I know many people respected in their social milieu, endowed with a “left-wing” disposition, who would have long taken up activism (or retreated to the bowels of some bar) to condemn the system’s tyrannical and fascist oppression, if they were told that Eisenhower – not Obama, Bush, Clinton, Reagan, Ford, Carter, Nixon or Kennedy -, that is to say, the president the United States had in 1959, were still alive and, surrounded by his great (adult) grandchildren, announcing, as a kind of personal favor to the people, as big news, that he was willing to relinquish his absolute power in three years.

I would expect the same reaction were I to say, in Argentina, that an aged Arturo Frondizi, who was president in 1959 (and was followed by sixteen constitutional presidents and seven military juntas) were still in power, or that De Gaulle were announcing, today, that, if he feels like it, and everyone behaves, he will soon step down.
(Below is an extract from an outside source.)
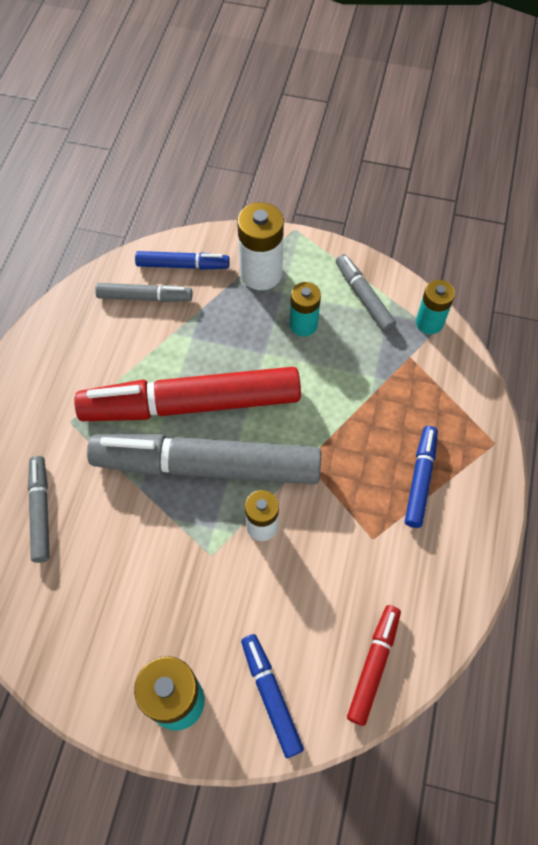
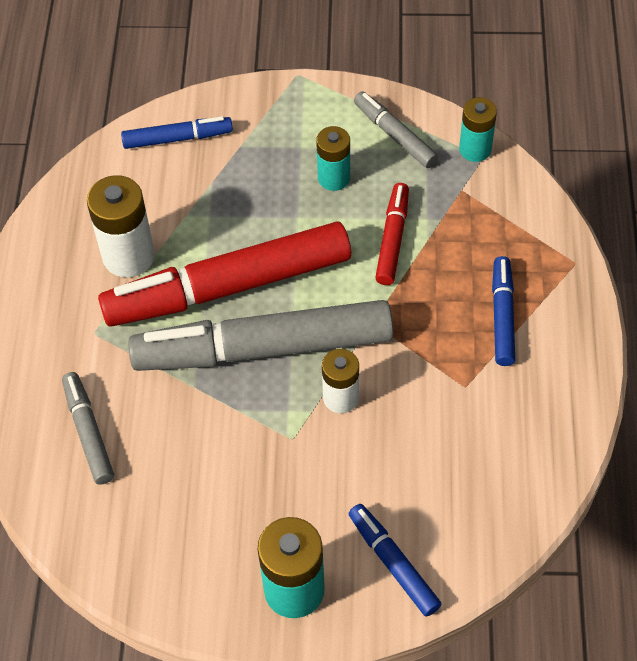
camera: 10 degrees left, 5 degrees down
grey marker [95,283,192,302] -> none
white battery [237,202,284,290] -> white battery moved to [87,175,155,278]
red marker [347,605,401,726] -> red marker moved to [375,183,409,285]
What mechanism is at work here to make these same “pseudo-leftists” and much of public opinion greet Raul Castro’s announcement that he will likely step down after fifty-nine years of absolute power (without any opposition and plenty of human rights violations) with shameful complacency, and to offer reactions that go from sympathy to the feeling that it is probably not as noxious for those who have no choice but to suffer this rule?

It is probably the same mechanism that keeps them from showing any solidarity towards the prisoners of conscience in socialist countries and from showing copious sympathy for political prisoners in regimes at the opposite end of the spectrum.

Is this a curious or downright shameful fact?